Big Data & Analytics

Convert complex data into meaningful information.

Improve thinking and decision-making with analysis of raw data

Modern analytical data platforms offer much more than classical data warehouses can handle; transaction support, scalable metadata handling, streaming and batch unification and schema enforcement.

ADASA’s state-of-the-art data platforms can meet a broader range of analytical requirements and workloads, such as real-time analytics, SQL, data science and more. Storage is decoupled from computing, allowing better scalability, and open storage formats enable easy access to data via interfaces (APIs). Security, access control, data governance and data discovery are all viable functions, too.

The cloud provides the environment for these data platforms, offering performance, scalability and reliability as well as a diverse set of analytic engines and massive economies of scale. The cloud also brings better security, faster deployment times, frequent feature and functionality updates, more elasticity and lower costs linked to actual usage.

With the increase in amounts of miscellaneous data and the number of data users, our analytics platforms meet and surpass data analytics and data science requirements – we equip teams with different tools to meet their performance needs. This is achieved with a data lake.

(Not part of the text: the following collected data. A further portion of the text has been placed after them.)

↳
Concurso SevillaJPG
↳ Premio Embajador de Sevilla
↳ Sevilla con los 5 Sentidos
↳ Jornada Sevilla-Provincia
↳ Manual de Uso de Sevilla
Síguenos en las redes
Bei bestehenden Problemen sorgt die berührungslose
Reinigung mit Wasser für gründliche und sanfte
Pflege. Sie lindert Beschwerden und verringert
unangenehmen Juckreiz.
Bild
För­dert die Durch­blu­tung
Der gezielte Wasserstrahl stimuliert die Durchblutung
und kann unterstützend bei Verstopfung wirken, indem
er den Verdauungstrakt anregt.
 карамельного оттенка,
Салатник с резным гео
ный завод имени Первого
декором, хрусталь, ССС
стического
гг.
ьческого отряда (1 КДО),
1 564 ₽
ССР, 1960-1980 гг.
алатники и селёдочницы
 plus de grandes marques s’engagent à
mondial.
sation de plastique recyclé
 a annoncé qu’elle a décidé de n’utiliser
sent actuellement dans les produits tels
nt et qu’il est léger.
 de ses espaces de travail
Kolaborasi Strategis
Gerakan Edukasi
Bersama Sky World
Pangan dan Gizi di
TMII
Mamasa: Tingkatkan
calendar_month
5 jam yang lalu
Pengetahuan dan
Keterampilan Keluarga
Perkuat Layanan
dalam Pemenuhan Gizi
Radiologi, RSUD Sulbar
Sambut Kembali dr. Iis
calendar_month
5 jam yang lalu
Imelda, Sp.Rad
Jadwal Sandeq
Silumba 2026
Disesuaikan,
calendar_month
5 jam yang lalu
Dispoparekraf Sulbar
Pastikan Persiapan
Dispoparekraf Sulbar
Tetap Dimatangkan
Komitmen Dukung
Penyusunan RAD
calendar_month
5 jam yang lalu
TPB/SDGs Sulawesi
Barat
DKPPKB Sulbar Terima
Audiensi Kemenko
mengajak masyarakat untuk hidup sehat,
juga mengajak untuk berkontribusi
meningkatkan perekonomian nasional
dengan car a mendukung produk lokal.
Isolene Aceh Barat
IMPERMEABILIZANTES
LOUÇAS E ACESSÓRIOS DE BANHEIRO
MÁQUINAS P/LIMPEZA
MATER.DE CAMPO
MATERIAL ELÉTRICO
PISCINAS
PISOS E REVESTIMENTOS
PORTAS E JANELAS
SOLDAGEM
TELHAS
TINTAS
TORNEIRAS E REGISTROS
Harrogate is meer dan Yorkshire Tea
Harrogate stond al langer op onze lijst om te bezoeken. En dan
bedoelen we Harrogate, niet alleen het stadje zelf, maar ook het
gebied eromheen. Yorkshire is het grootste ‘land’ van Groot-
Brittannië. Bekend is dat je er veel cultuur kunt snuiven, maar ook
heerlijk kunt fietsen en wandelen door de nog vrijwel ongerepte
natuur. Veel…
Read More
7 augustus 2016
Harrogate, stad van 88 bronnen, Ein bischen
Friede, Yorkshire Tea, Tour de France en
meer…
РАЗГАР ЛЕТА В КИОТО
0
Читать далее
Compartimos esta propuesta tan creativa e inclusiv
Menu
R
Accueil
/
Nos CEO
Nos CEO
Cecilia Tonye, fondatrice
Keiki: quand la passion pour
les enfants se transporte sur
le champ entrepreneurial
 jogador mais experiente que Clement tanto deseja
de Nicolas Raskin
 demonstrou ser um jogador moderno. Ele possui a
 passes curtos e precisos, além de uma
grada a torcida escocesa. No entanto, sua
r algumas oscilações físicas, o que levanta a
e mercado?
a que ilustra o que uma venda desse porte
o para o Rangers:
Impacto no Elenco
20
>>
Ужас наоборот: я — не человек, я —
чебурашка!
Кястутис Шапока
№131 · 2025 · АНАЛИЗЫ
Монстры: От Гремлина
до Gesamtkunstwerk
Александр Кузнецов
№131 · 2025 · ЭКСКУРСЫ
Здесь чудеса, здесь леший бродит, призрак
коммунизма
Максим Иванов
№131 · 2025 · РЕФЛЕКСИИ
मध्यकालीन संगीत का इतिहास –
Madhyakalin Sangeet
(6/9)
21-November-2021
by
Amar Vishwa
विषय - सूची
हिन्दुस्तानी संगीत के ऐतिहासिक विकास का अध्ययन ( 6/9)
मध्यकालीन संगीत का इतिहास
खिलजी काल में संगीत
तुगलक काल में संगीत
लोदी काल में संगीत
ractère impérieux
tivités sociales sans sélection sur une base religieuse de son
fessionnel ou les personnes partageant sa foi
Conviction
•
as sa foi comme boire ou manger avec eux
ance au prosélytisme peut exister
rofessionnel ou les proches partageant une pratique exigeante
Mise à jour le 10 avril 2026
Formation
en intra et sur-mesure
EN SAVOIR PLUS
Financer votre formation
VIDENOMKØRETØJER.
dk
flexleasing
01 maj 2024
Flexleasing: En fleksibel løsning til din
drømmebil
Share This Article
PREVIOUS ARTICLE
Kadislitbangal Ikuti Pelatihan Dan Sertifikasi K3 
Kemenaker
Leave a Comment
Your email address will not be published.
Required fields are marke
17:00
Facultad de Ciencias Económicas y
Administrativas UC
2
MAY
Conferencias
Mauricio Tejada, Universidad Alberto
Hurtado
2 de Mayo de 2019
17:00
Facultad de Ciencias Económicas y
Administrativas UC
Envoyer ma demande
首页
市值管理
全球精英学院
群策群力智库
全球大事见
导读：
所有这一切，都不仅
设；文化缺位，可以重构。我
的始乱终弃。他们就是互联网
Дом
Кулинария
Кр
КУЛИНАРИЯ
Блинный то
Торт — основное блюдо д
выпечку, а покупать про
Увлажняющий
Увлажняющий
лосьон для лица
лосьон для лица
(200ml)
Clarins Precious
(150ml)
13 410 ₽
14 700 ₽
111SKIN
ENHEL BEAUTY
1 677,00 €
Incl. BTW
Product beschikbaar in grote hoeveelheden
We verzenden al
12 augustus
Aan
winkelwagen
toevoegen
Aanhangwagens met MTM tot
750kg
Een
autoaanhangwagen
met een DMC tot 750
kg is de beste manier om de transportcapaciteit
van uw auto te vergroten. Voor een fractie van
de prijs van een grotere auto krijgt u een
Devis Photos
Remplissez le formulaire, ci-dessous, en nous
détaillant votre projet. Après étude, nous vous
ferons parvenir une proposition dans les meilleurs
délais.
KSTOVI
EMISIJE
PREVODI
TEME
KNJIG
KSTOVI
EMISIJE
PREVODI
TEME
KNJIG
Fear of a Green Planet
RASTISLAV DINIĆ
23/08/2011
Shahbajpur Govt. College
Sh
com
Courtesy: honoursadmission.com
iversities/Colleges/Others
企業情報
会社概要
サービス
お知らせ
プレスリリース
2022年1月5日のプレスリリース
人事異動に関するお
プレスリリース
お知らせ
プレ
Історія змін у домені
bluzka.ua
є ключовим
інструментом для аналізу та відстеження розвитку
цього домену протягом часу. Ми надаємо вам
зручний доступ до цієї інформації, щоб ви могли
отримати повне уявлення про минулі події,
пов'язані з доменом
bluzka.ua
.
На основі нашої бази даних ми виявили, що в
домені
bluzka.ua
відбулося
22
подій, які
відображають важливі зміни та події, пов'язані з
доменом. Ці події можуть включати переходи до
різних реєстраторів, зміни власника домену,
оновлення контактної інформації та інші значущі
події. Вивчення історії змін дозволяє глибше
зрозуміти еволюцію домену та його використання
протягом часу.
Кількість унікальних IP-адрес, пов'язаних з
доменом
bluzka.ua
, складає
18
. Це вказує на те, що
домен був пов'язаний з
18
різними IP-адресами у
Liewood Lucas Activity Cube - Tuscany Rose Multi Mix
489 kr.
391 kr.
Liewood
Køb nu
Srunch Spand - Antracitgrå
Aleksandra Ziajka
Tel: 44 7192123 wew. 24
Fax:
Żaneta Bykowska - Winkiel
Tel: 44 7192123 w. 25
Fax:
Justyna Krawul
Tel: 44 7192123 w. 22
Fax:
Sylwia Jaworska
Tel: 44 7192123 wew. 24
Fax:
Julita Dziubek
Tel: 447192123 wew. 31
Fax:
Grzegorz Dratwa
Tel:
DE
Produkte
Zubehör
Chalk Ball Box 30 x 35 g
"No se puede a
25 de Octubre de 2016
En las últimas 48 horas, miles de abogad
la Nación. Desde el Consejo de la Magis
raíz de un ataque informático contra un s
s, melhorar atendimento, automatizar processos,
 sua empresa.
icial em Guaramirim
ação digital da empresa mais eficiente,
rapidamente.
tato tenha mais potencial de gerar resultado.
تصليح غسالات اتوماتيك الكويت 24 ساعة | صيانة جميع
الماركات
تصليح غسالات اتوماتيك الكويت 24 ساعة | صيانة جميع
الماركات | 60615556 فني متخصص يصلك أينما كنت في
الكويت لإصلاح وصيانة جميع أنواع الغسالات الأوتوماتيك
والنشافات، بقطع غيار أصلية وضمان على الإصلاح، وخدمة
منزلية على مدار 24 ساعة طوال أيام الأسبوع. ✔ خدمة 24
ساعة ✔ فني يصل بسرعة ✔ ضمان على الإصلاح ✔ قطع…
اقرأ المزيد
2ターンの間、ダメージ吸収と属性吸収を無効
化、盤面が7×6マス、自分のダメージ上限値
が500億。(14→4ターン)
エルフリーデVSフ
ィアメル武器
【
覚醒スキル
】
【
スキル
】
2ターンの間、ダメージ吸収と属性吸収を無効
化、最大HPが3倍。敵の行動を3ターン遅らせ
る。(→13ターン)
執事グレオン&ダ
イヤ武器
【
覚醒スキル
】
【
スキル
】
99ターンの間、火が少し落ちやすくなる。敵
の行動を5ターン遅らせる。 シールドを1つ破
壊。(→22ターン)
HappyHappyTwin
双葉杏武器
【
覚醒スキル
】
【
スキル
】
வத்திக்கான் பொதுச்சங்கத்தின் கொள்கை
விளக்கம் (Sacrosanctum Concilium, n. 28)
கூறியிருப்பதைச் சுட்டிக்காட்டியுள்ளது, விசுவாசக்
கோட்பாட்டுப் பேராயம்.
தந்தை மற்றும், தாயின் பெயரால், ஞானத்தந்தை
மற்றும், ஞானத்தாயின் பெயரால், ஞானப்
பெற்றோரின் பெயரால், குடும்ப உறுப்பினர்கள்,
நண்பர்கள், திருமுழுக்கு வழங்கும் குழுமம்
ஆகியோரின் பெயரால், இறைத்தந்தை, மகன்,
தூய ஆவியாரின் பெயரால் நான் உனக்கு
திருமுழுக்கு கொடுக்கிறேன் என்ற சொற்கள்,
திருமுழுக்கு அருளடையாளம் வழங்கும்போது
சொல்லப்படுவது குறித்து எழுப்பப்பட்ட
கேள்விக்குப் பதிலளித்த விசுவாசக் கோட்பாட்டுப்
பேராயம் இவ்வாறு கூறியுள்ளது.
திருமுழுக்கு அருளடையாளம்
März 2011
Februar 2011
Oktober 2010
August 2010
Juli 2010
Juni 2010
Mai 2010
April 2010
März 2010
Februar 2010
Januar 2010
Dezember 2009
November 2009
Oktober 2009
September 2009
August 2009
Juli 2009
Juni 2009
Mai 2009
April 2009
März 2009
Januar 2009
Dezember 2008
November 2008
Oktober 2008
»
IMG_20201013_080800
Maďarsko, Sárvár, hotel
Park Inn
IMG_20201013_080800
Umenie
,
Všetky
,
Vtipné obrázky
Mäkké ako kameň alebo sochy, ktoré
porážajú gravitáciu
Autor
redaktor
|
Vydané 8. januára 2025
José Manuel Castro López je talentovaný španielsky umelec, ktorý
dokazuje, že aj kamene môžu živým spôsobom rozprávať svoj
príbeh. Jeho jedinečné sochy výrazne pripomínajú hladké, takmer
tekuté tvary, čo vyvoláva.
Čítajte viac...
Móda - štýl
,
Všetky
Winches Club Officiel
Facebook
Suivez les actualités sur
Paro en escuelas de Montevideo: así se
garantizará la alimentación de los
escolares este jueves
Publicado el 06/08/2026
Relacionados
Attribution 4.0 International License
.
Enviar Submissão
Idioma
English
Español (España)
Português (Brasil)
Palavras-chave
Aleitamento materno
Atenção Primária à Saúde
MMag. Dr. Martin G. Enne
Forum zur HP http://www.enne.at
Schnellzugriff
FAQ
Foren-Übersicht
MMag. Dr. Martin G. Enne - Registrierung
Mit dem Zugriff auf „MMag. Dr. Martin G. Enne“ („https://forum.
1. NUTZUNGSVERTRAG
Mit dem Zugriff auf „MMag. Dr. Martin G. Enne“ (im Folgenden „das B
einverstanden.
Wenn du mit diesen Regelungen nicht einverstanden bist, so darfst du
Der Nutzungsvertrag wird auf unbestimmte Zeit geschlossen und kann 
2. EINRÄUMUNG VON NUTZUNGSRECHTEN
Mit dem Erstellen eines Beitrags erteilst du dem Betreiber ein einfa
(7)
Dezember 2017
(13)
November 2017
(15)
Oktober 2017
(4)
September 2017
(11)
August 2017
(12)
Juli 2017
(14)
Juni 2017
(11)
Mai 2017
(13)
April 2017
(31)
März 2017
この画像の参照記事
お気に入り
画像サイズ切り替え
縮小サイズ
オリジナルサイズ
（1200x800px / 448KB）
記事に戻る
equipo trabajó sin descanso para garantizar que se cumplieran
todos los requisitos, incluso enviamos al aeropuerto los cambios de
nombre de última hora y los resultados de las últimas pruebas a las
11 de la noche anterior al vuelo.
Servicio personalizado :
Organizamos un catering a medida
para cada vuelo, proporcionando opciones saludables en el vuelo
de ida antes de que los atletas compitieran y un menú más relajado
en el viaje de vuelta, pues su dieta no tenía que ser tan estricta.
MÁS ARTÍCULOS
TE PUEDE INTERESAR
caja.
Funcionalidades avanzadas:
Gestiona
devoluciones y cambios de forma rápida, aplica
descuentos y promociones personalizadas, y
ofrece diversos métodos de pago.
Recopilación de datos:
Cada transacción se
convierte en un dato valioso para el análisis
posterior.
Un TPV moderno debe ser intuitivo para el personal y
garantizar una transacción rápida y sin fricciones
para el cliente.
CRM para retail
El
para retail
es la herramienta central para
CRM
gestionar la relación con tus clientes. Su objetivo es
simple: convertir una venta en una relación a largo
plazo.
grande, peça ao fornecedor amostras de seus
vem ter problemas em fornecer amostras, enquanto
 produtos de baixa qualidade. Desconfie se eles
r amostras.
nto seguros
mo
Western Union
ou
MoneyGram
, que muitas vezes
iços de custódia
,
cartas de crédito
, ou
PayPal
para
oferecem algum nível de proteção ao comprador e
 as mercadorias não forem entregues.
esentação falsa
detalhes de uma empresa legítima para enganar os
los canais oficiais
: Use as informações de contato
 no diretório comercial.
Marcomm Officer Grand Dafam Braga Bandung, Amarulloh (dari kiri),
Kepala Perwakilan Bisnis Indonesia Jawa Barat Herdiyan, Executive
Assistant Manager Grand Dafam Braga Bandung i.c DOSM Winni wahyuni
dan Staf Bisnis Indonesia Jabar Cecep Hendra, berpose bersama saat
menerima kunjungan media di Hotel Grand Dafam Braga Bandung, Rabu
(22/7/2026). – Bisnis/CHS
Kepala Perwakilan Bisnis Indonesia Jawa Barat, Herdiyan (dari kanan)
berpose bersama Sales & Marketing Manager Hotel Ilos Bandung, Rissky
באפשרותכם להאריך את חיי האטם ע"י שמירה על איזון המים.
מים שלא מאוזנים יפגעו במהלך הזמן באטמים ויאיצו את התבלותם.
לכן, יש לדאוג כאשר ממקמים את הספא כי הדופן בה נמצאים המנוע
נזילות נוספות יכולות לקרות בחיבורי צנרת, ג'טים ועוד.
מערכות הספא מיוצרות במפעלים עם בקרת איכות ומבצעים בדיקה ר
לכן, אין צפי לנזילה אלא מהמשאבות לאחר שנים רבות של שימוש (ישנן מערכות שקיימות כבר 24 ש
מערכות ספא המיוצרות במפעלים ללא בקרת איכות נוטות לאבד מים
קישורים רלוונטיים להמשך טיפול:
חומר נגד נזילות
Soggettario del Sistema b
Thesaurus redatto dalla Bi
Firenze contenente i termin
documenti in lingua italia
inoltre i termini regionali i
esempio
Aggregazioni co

Some examples of some of the multiple applications for big data and analytics include:

  • Detailed analytical data on consumption, water supply and monitor the loss of water.
  • Protect resources and prevent fraud.
  • Identify leaks, disruptions, or other inefficiencies in the water system.
  • Early warning systems for disasters.
  • Calculate harvest yields, fertiliser demands, schedule irrigation, identify optimisation strategies for future crops and mitigate environmental pollution, all of which can reduce costs.
  • Smart cities can gain insights from big data collected through various sources; the Internet of Things (IoT) allows the integration of sensors, radio-frequency identification, and Bluetooth through networked services.
  • Track river and estuary ecosystems with sensors, robotics and computational technology to monitor water quality.
  • Big data techniques have been successfully used for different applications as different as food security, oil spill detection and urban planning.

All types of data can be added via batch and streaming sources, and sorted in its purest, raw format, be it structured or unstructured data. It is then loaded into the data lake and transformed in multiple ways when required.

Powerful data pipeline tools allow authorised users, such as data engineers and data scientists, to write, deploy and monitor data workflows. Data visualisation and data dissemination tools, including dashboards, automated reports and REST APIs, present the information in useful and meaningful ways. People can share logic and findings through interactive notebooks (e.g. Jupyter notebooks).

Data science tools can train, evaluate, deploy and monitor machine learning and deep learning models using specialised frameworks. Geospatial tools work alongside spatial data to efficiently process geographical operations, too.

Data makes make it possible to blend cheap cloud storage with the computing power necessary to meet today and tomorrow’s requirements.


  • Ability to store and process both structured and unstructured data: Data lakes rely on object storage and Hadoop ecosystem tools to store and process all kinds of data.
  • Data lakes support the same data visualisation, data reporting and business intelligence workflows but also new artificial intelligence workflows, enabling applications related to Machine Learning (ML), Deep Learning (DL) and Natural Language Processing (NLP) to name a few.
  • Use cheaper storage - data lakes use object storage, the most affordable storage available.
  • Data lakes collect and process data in batches, as well as streams of data.
  • Can scale to a cluster of nodes: Data lake tools were designed and developed with Massive Parallel Processing in mind, facilitating optimisations such as the ability to work with compressed and columnar formats.